The following problem im working on is for one of my favorite past-times: game development.


Problem: We're in 3D space. I'm trying to determine if a line between two vectors in said space is passing through a circle; the latter of which consists of: center vector, radius, yaw & pitch.

In order to determine that, my aim is to convert the circle to a plane which can either be infinite or just have the diameter of the circle for all it's sides.

Should the line between the two vectors in fact pass through that plane, i am left with the simple task of determining wether that intersection point is within the radius of the circle, in which case i can return either true or false.


What's already working: I have my circles set up and the general framework is there. The circles are appearing/rendered in the 3D space exactly as specified, great!


What was already tried: Copied some github gist codes and tried to make them work for my purposes. I kinda worked, sometimes at least. Unfortunately due to the nature of how the code was written, i had no idea what it was doing and just scrapped all of that. Researched the topic a lot, too. But due to me not really understanding the language people speak when talking about line/plane intersections, i could have read the answer without recognizing it as such.

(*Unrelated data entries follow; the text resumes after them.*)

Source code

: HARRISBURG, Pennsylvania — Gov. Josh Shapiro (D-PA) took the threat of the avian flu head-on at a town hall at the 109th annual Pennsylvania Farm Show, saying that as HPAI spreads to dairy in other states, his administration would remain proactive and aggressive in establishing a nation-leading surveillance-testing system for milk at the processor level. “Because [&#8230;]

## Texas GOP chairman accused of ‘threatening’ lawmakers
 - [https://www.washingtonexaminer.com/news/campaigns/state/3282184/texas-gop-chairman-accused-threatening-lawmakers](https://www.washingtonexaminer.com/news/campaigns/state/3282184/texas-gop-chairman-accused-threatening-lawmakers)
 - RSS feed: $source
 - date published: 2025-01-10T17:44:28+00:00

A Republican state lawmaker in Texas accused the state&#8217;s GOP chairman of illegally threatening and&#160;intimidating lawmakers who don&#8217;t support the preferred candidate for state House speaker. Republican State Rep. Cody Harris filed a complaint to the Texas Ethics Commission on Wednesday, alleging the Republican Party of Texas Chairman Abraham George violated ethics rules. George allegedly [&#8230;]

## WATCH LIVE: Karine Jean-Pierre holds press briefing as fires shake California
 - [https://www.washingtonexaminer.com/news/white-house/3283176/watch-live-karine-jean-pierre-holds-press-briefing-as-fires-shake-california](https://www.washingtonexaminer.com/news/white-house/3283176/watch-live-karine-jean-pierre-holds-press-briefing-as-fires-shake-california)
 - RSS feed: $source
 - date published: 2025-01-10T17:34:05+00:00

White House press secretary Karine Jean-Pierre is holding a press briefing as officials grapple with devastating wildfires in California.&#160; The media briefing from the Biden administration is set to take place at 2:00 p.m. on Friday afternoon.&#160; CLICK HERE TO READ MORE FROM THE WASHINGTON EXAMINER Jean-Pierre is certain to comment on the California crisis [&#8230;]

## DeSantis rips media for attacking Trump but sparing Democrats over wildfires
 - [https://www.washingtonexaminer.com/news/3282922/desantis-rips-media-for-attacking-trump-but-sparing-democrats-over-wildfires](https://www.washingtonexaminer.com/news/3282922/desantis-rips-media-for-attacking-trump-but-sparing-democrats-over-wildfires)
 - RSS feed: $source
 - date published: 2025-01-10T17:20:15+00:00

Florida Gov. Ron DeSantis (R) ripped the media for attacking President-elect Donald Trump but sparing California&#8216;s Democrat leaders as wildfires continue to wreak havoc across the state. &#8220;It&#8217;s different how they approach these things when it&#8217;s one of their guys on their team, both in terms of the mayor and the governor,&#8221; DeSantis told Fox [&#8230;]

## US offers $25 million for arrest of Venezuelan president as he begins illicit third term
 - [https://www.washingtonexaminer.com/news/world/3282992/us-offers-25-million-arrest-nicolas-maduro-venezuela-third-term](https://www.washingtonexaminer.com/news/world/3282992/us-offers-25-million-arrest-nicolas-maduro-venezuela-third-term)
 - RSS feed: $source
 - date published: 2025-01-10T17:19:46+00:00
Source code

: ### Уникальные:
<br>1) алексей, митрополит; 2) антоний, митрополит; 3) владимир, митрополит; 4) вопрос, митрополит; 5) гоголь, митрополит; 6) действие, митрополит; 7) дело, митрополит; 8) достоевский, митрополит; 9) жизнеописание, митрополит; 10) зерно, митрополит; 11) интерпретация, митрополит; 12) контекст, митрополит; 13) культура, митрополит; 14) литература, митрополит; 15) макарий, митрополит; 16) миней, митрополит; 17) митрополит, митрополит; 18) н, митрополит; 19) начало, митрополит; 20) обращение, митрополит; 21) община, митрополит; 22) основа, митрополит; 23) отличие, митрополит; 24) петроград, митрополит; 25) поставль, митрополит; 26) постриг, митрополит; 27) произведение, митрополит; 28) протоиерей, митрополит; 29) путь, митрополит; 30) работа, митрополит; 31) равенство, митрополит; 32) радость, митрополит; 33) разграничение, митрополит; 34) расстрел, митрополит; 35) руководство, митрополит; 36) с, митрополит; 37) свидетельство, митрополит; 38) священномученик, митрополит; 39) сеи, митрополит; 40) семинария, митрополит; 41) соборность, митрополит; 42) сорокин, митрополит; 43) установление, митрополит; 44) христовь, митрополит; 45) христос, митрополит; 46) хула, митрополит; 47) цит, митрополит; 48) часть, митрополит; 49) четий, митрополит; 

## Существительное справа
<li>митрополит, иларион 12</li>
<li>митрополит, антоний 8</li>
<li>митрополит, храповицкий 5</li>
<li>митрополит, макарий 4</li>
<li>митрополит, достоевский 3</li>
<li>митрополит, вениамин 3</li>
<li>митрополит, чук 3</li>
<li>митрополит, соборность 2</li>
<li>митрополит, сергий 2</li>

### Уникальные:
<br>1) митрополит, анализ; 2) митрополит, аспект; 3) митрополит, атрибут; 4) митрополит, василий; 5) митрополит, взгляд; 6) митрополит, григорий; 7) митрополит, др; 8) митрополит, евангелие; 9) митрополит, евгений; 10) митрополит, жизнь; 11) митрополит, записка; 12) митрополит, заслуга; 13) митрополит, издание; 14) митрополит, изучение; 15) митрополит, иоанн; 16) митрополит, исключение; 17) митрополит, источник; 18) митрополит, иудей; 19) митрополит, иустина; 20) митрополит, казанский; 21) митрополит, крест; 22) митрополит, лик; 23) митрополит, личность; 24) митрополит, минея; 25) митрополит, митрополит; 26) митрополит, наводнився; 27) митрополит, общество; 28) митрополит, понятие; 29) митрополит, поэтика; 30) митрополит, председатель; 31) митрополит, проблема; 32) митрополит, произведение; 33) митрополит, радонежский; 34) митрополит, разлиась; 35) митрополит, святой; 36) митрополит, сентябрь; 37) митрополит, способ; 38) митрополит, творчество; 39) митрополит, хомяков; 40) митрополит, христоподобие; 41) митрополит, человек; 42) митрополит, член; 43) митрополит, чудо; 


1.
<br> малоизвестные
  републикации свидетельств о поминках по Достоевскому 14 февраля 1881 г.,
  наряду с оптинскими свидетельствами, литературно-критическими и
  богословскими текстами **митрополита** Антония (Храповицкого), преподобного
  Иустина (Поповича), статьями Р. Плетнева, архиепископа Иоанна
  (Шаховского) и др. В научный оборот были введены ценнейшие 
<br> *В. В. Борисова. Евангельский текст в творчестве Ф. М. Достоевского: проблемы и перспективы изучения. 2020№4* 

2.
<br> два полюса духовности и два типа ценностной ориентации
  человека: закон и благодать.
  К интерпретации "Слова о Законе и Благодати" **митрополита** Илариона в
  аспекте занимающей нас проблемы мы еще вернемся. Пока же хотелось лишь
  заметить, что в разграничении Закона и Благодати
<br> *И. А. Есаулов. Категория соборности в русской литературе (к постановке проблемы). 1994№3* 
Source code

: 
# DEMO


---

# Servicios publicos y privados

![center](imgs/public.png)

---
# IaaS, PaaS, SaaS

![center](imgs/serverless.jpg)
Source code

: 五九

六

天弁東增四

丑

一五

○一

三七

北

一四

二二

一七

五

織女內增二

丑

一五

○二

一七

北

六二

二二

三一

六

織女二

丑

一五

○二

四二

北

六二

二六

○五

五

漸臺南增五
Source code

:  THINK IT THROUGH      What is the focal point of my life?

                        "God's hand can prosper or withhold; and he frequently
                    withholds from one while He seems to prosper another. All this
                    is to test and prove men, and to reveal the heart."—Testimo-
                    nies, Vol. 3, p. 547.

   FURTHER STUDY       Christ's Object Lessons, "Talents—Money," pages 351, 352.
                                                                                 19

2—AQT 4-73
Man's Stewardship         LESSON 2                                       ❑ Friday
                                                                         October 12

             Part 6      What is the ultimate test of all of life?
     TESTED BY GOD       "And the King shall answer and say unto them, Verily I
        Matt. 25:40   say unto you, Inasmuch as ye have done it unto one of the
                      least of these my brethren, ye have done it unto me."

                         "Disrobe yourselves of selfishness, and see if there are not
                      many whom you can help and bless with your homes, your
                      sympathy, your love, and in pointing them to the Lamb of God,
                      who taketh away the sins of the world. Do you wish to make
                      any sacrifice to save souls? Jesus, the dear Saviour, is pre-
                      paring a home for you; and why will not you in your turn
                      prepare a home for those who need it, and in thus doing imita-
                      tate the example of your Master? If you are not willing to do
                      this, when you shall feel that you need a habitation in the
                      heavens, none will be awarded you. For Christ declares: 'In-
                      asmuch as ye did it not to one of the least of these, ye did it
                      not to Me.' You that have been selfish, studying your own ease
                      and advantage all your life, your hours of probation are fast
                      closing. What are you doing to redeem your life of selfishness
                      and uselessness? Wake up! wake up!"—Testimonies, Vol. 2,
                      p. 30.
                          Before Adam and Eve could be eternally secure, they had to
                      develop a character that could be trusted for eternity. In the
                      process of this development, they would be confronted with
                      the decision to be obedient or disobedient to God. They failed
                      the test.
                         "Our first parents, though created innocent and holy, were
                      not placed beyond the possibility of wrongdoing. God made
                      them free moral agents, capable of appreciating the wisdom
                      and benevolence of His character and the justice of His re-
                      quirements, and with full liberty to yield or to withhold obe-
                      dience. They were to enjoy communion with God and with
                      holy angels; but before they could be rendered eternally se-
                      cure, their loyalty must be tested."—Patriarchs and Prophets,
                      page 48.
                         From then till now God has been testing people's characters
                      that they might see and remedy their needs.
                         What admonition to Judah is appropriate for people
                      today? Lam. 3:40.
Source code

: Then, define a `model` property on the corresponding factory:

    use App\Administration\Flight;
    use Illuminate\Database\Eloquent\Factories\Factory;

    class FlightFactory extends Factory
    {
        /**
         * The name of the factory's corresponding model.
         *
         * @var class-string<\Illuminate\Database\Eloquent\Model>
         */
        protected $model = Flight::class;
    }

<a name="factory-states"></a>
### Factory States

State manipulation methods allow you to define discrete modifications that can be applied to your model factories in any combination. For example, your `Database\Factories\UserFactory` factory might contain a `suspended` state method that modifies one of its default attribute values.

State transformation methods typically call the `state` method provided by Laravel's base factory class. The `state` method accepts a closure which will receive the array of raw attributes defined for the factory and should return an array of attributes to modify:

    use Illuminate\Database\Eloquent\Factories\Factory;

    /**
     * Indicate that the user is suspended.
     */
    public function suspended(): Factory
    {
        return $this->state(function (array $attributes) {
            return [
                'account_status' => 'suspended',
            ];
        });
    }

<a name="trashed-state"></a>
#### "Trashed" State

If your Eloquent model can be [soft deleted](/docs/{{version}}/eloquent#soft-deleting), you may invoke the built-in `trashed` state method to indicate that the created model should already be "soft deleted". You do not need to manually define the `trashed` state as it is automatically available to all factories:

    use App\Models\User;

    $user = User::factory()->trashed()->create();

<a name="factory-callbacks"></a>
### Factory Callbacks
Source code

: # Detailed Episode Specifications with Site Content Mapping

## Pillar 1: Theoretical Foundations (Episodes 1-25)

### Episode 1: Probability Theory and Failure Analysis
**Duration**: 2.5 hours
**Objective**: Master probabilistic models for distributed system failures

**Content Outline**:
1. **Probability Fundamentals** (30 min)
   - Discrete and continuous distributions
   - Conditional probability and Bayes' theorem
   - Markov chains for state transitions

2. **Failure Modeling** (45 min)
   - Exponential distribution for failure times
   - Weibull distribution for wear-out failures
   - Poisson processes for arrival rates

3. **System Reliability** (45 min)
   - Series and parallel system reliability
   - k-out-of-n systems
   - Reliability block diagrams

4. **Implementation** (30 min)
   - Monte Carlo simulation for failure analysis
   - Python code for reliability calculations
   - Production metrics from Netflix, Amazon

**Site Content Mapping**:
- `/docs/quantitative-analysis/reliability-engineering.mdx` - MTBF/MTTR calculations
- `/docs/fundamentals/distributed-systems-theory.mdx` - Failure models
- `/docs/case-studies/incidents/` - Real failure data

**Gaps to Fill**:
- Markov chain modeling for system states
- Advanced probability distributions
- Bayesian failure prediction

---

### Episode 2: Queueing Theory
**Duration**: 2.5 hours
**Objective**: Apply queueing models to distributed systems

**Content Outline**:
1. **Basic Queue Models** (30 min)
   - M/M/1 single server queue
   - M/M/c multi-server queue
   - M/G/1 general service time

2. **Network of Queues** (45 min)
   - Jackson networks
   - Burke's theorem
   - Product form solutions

Question: I'm stuck at line intersections. No idea where to go and how it works logically, So? where do i go from here and how can one comprehend all of this?


Note: I did tag this issue as "java", but i'm not looking for spoon-fed code. It's a logical issue i'm trying to get past. If explained well enough, i will make the code work with trial and error!

Say if your circle is a circle in the XY plane with its centre on (0,0,0) and radius 1. How would you solve that? You would check the values of X and Y when Z is equal to zero. And X squared plus Y squared would be less than 1 (radius squared) if the line passes through the circle.

In other words, you could transform the 3D coordinates to a simpler reference frame. So I think you need to learn transformation of 3D coordinates, which is really not too hard to do. You need to rotate the 3D space around until the centre vector only has a Z component, and yaw and pitch are zero. And then offset the coordinates so the circle centre is in (0, 0, 0). Then apply the same transformation to the line. You could lastly scale by radius, but to be honest that is not so important since the circle math is easy.